Не думать о минувшем. В нем уже ничего не изменишь. И грехи и благодеяния – все осталось позади. Через месяц приедет поезд. Она встретит его на московском перроне. Из поезда выйдут Женя и Игорек, самые дорогие и единственно дорогое, что есть в жизни. Они сядут втроем ужинать. Есть дом, есть крыша, есть ужин, есть работа. Есть просто Жизнь, бесценный подарок. За все уплачено или заплачено, кто как приучился говорить. В грядущих днях тоже будет не все гладко, тоже будут страдания и горе, через которые придется перешагивать. Но будет ясность пути, ясность желаний. Все должно быть освещено солнцем любви. И тогда ничто не страшно. Пусть снова придется платить за все, за счастье и горе, но с этим ничего не поделаешь, потому что за все и все платят. Если не на этом свете, то на том. Чем выше цена, тем больше стоимость грядущего дня.

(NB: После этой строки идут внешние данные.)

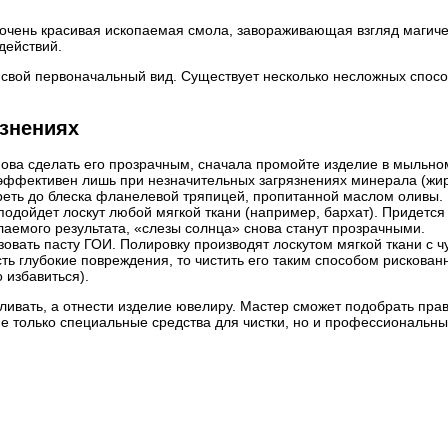
очень красивая ископаемая смола, завораживающая взгляд магическ
действий.
 свой первоначальный вид. Существует несколько несложных спосо
язнениях
ова сделать его прозрачным, сначала промойте изделие в мыльном 
 эффективен лишь при незначительных загрязнениях минерала (жи
ереть до блеска фланелевой тряпицей, пропитанной маслом оливы.
одойдет лоскут любой мягкой ткани (например, бархат). Придется 
аемого результата, «слезы солнца» снова станут прозрачными.
овать пасту ГОИ. Полировку производят лоскутом мягкой ткани с ч
сть глубокие повреждения, то чистить его таким способом рискован
 избавиться).
ивать, а отнести изделие ювелиру. Мастер сможет подобрать пра
только специальные средства для чистки, но и профессиональный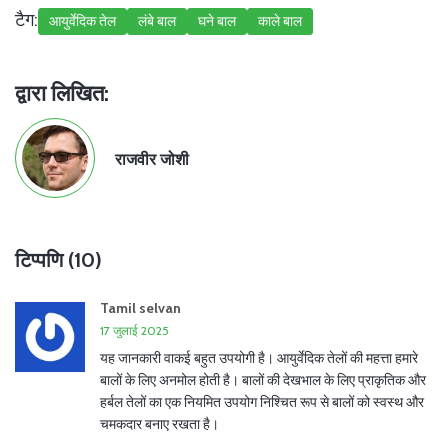
टैग:
आयुर्वेदिक तेल
लंबे बाल
घने बाल
काले बाल
द्वारा लिखित:
राजवीर जोशी
टिप्पणि (10)
Tamil selvan
17 जुलाई 2025
यह जानकारी वाकई बहुत उपयोगी है। आयुर्वेदिक तेलों की महत्ता हमारे
बालों के लिए अनमोल होती है। बालों की देखभाल के लिए प्राकृतिक और
हर्बल तेलों का एक नियमित उपयोग निश्चित रूप से बालों को स्वस्थ और
चमकदार बनाए रखता है।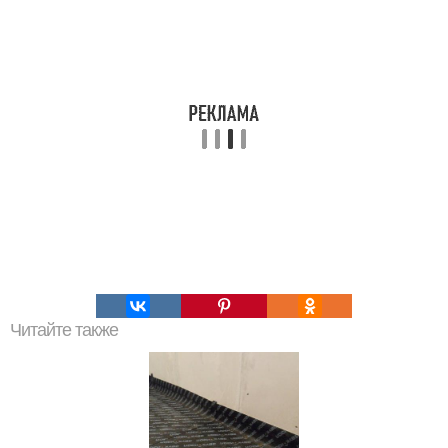
Читайте также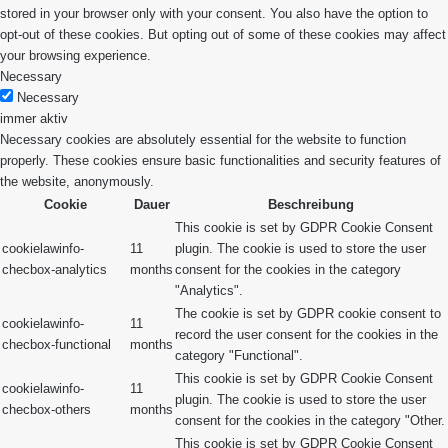
stored in your browser only with your consent. You also have the option to
opt-out of these cookies. But opting out of some of these cookies may affect
your browsing experience.
Necessary
Necessary
immer aktiv
Necessary cookies are absolutely essential for the website to function
properly. These cookies ensure basic functionalities and security features of
the website, anonymously.
Cookie
Dauer
Beschreibung
This cookie is set by GDPR Cookie Consent
cookielawinfo-
11
plugin. The cookie is used to store the user
checbox-analytics
months
consent for the cookies in the category
"Analytics".
The cookie is set by GDPR cookie consent to
cookielawinfo-
11
record the user consent for the cookies in the
checbox-functional
months
category "Functional".
This cookie is set by GDPR Cookie Consent
cookielawinfo-
11
plugin. The cookie is used to store the user
checbox-others
months
consent for the cookies in the category "Other.
This cookie is set by GDPR Cookie Consent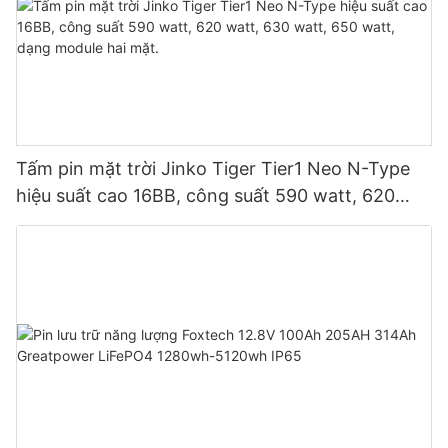
Tấm pin mặt trời Jinko Tiger Tier1 Neo N-Type
hiệu suất cao 16BB, công suất 590 watt, 620
watt, 630 watt, 650 watt, dạng module hai mặt.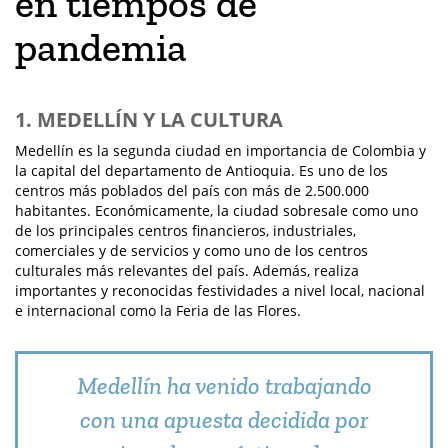
en tiempos de
pandemia
1. MEDELLÍN Y LA CULTURA
Medellín es la segunda ciudad en importancia de Colombia y
la capital del departamento de Antioquia. Es uno de los
centros más poblados del país con más de 2.500.000
habitantes. Económicamente, la ciudad sobresale como uno
de los principales centros financieros, industriales,
comerciales y de servicios y como uno de los centros
culturales más relevantes del país. Además, realiza
importantes y reconocidas festividades a nivel local, nacional
e internacional como la Feria de las Flores.
Medellín ha venido trabajando
con una apuesta decidida por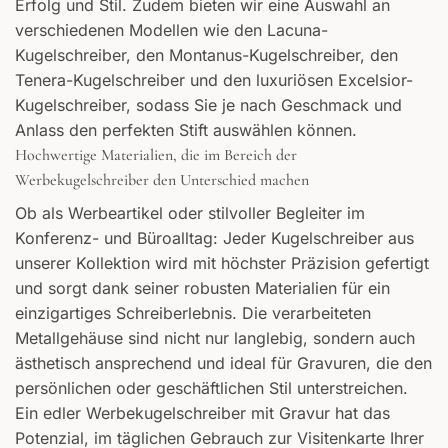
Erfolg und Stil. Zudem bieten wir eine Auswahl an
verschiedenen Modellen wie den Lacuna-
Kugelschreiber, den Montanus-Kugelschreiber, den
Tenera-Kugelschreiber und den luxuriösen Excelsior-
Kugelschreiber, sodass Sie je nach Geschmack und
Anlass den perfekten Stift auswählen können.
Hochwertige Materialien, die im Bereich der
Werbekugelschreiber den Unterschied machen
Ob als Werbeartikel oder stilvoller Begleiter im
Konferenz- und Büroalltag: Jeder Kugelschreiber aus
unserer Kollektion wird mit höchster Präzision gefertigt
und sorgt dank seiner robusten Materialien für ein
einzigartiges Schreiberlebnis. Die verarbeiteten
Metallgehäuse sind nicht nur langlebig, sondern auch
ästhetisch ansprechend und ideal für Gravuren, die den
persönlichen oder geschäftlichen Stil unterstreichen.
Ein edler Werbekugelschreiber mit Gravur hat das
Potenzial, im täglichen Gebrauch zur Visitenkarte Ihrer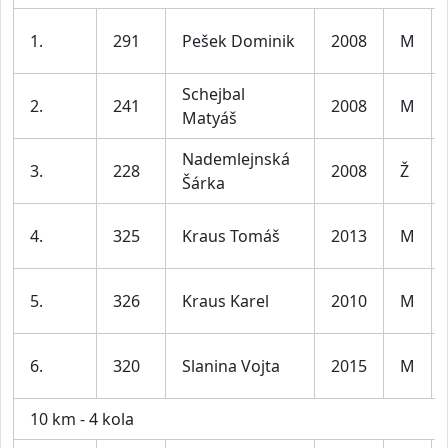
1.
291
Pešek Dominik
2008
M
Schejbal
2.
241
2008
M
Matyáš
Nademlejnská
3.
228
2008
Ž
Šárka
4.
325
Kraus Tomáš
2013
M
5.
326
Kraus Karel
2010
M
6.
320
Slanina Vojta
2015
M
10 km - 4 kola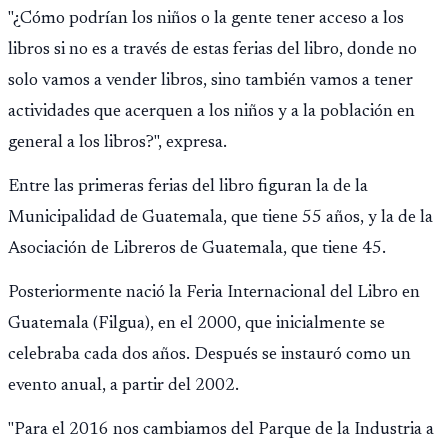
opere en Guatemala a partir de julio, tras un intento
"¿Cómo podrían los niños o la gente tener acceso a los
fallido con la administración anterior del Ministerio
libros si no es a través de estas ferias del libro, donde no
Público.
solo vamos a vender libros, sino también vamos a tener
actividades que acerquen a los niños y a la población en
general a los libros?", expresa.
Entre las primeras ferias del libro figuran la de la
Municipalidad de Guatemala, que tiene 55 años, y la de la
Asociación de Libreros de Guatemala, que tiene 45.
Posteriormente nació la Feria Internacional del Libro en
Guatemala (Filgua), en el 2000, que inicialmente se
celebraba cada dos años. Después se instauró como un
evento anual, a partir del 2002.
"Para el 2016 nos cambiamos del Parque de la Industria a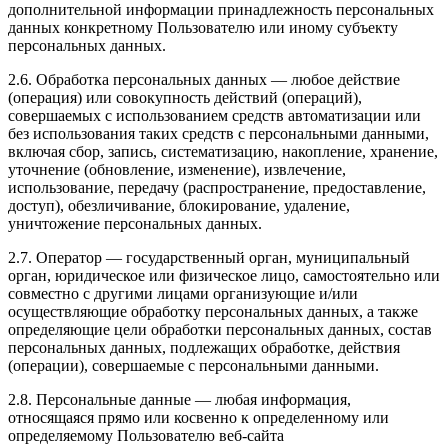
дополнительной информации принадлежность персональных
данных конкретному Пользователю или иному субъекту
персональных данных.
2.6. Обработка персональных данных — любое действие
(операция) или совокупность действий (операций),
совершаемых с использованием средств автоматизации или
без использования таких средств с персональными данными,
включая сбор, запись, систематизацию, накопление, хранение,
уточнение (обновление, изменение), извлечение,
использование, передачу (распространение, предоставление,
доступ), обезличивание, блокирование, удаление,
уничтожение персональных данных.
2.7. Оператор — государственный орган, муниципальный
орган, юридическое или физическое лицо, самостоятельно или
совместно с другими лицами организующие и/или
осуществляющие обработку персональных данных, а также
определяющие цели обработки персональных данных, состав
персональных данных, подлежащих обработке, действия
(операции), совершаемые с персональными данными.
2.8. Персональные данные — любая информация,
относящаяся прямо или косвенно к определенному или
определяемому Пользователю веб-сайта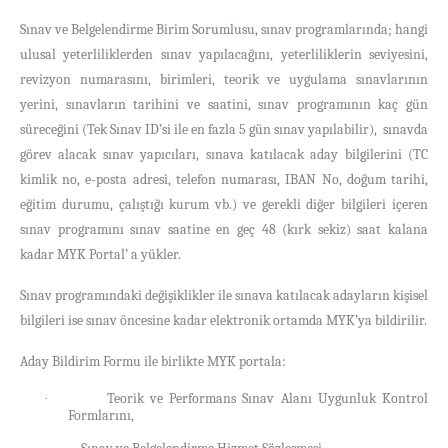
Sınav ve Belgelendirme Birim Sorumlusu, sınav programlarında; hangi
ulusal yeterliliklerden sınav yapılacağını, yeterliliklerin seviyesini,
revizyon numarasını, birimleri, teorik ve uygulama sınavlarının
yerini, sınavların tarihini ve saatini, sınav programının kaç gün
süreceğini (Tek Sınav ID’si ile en fazla 5 gün sınav yapılabilir), sınavda
görev alacak sınav yapıcıları, sınava katılacak aday bilgilerini (TC
kimlik no, e-posta adresi, telefon numarası, IBAN No, doğum tarihi,
eğitim durumu, çalıştığı kurum vb.) ve gerekli diğer bilgileri içeren
sınav programını sınav saatine en geç 48 (kırk sekiz) saat kalana
kadar MYK Portal’ a yükler.
Sınav programındaki değişiklikler ile sınava katılacak adayların kişisel
bilgileri ise sınav öncesine kadar elektronik ortamda MYK’ya bildirilir.
Aday Bildirim Formu ile birlikte MYK portala:
Teorik ve Performans Sınav Alanı Uygunluk Kontrol
·
Formlarını,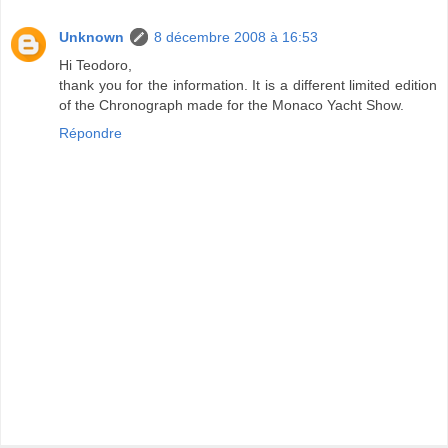
Unknown
8 décembre 2008 à 16:53
Hi Teodoro,
thank you for the information. It is a different limited edition
of the Chronograph made for the Monaco Yacht Show.
Répondre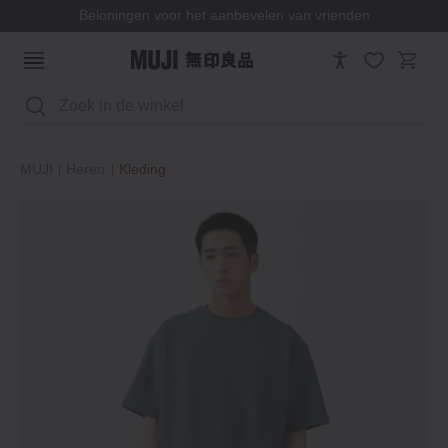
Beloningen voor het aanbevelen van vrienden
Zoeken
MUJI
Heren
Kleding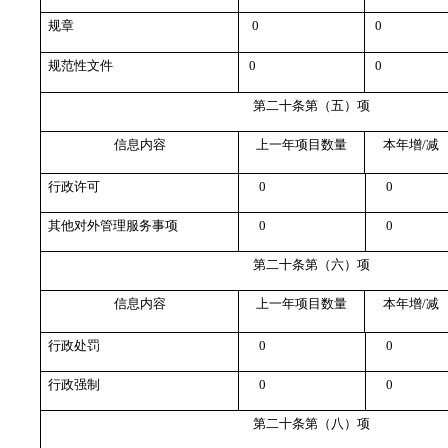
规章
0
0
规范性文件
0
0
第二十条第（五）项
信息内容
上一年项目数量
本年增/减
行政许可
0
0
其他对外管理服务事项
0
0
第二十条第（六）项
信息内容
上一年项目数量
本年增/减
行政处罚
0
0
行政强制
0
0
第二十条第（八）项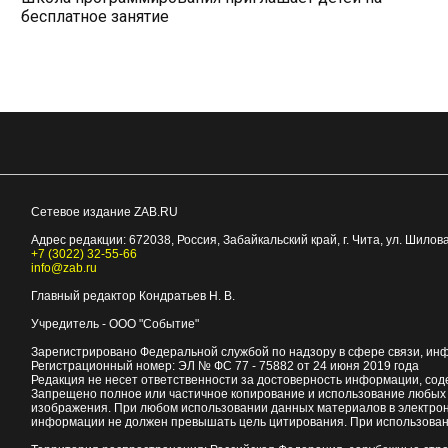
бесплатное занятие
Сетевое издание ZAB.RU
Адрес редакции:
672038
, Россия, Забайкальский край, г.
Чита
,
ул. Шилова
+7 (3022) 32-55-66
info@zab.ru
Главный редактор Кондратьев Н. В.
Учредитель - ООО "Событие"
Зарегистрировано Федеральной службой по надзору в сфере связи, ин
Регистрационный номер: ЭЛ № ФС 77 - 75882 от 24 июня 2019 года
Редакция не несет ответственности за достоверность информации, со
Запрещено полное или частичное копирование и использование любых м
изображения. При любом использовании данных материалов в электро
информации не должен превышать цель цитирования. При использован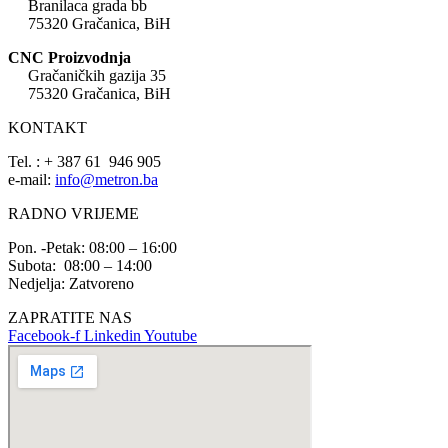
Branilaca grada bb
75320 Gračanica, BiH
CNC Proizvodnja
Gračaničkih gazija 35
75320 Gračanica, BiH
KONTAKT
Tel. : + 387 61 946 905
e-mail:
info@metron.ba
RADNO VRIJEME
Pon. -Petak: 08:00 – 16:00
Subota: 08:00 – 14:00
Nedjelja: Zatvoreno
ZAPRATITE NAS
Facebook-f
Linkedin
Youtube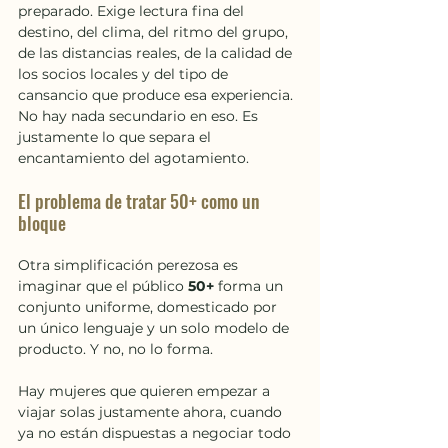
preparado. Exige lectura fina del 
destino, del clima, del ritmo del grupo, 
de las distancias reales, de la calidad de 
los socios locales y del tipo de 
cansancio que produce esa experiencia. 
No hay nada secundario en eso. Es 
justamente lo que separa el 
encantamiento del agotamiento.
El problema de tratar 50+ como un 
bloque
Otra simplificación perezosa es 
imaginar que el público 
50+
 forma un 
conjunto uniforme, domesticado por 
un único lenguaje y un solo modelo de 
producto. Y no, no lo forma.
Hay mujeres que quieren empezar a 
viajar solas justamente ahora, cuando 
ya no están dispuestas a negociar todo 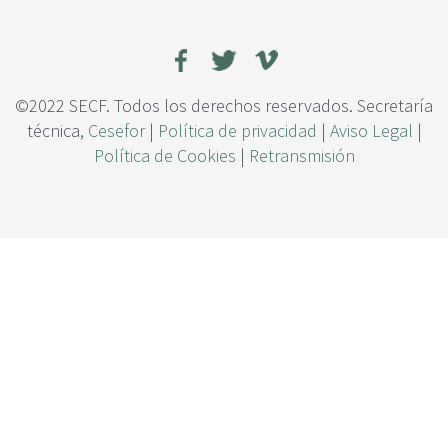
c
o
i
s
p
e
a
s
l
t
©2022 SECF. Todos los derechos reservados. Secretaría
i
técnica,
Cesefor
|
Política de privacidad
|
Aviso Legal
|
m
Política de Cookies
|
Retransmisión
u
l
a
n
t
e
s
a
l
t
e
r
n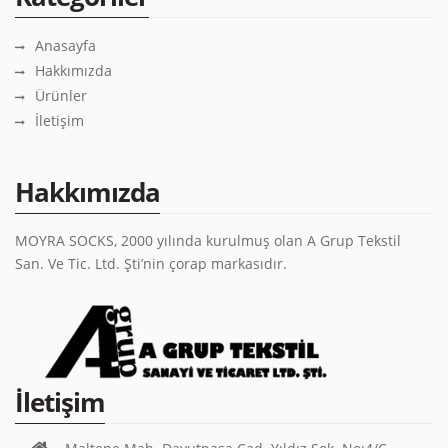
Anasayfa
Hakkımızda
Ürünler
İletişim
Hakkımızda
MOYRA SOCKS, 2000 yılında kurulmuş olan A Grup Tekstil
San. Ve Tic. Ltd. Şti’nin çorap markasıdır.
İletişim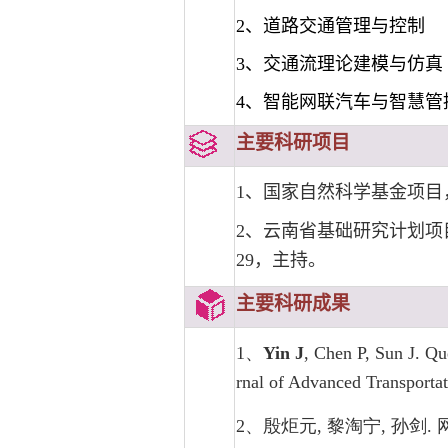
2、道路交通管理与控制
3、交通流理论建模与仿真
4、智能网联汽车与智慧管
主要科研项目
1、国家自然科学基金项目，
2、云南省基础研究计划项目，
29，主持。
主要科研成果
1、
Yin J
, Chen P, Sun J. Que
rnal of Advanced Transportat
2、殷炬元, 黎淘宁, 孙剑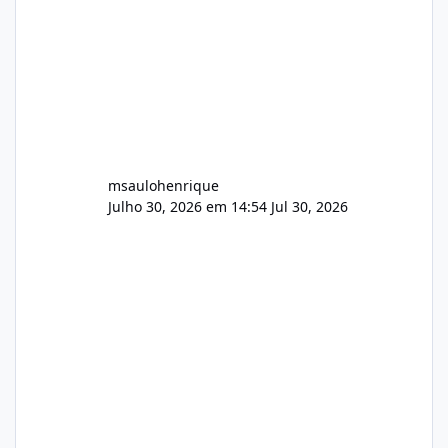
AutoDJ,
msaulohenrique
Julho 30, 2026 em 14:54
Jul 30, 2026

Она припарковала машину около дома, поднялась в квартиру, и тут же зазвонил телефон.

– Это я! – крикнул Воробьев. – Как ты там, мать? Тут одна бабуся заявила, что Игорек не только на тебя похож, но и на меня. Каково?!

– Три! – крикнула Нина.

– Что «три»? – переспросил он.

– Ничего. Один старик оказался прав. Когда собираешься домой?

– Да завтра! Мы по тебе соскучились!

Она не успела ответить, потому что связь оборвалась. Но и говорить было уже не о чем, потому что самое главное уже было сказано.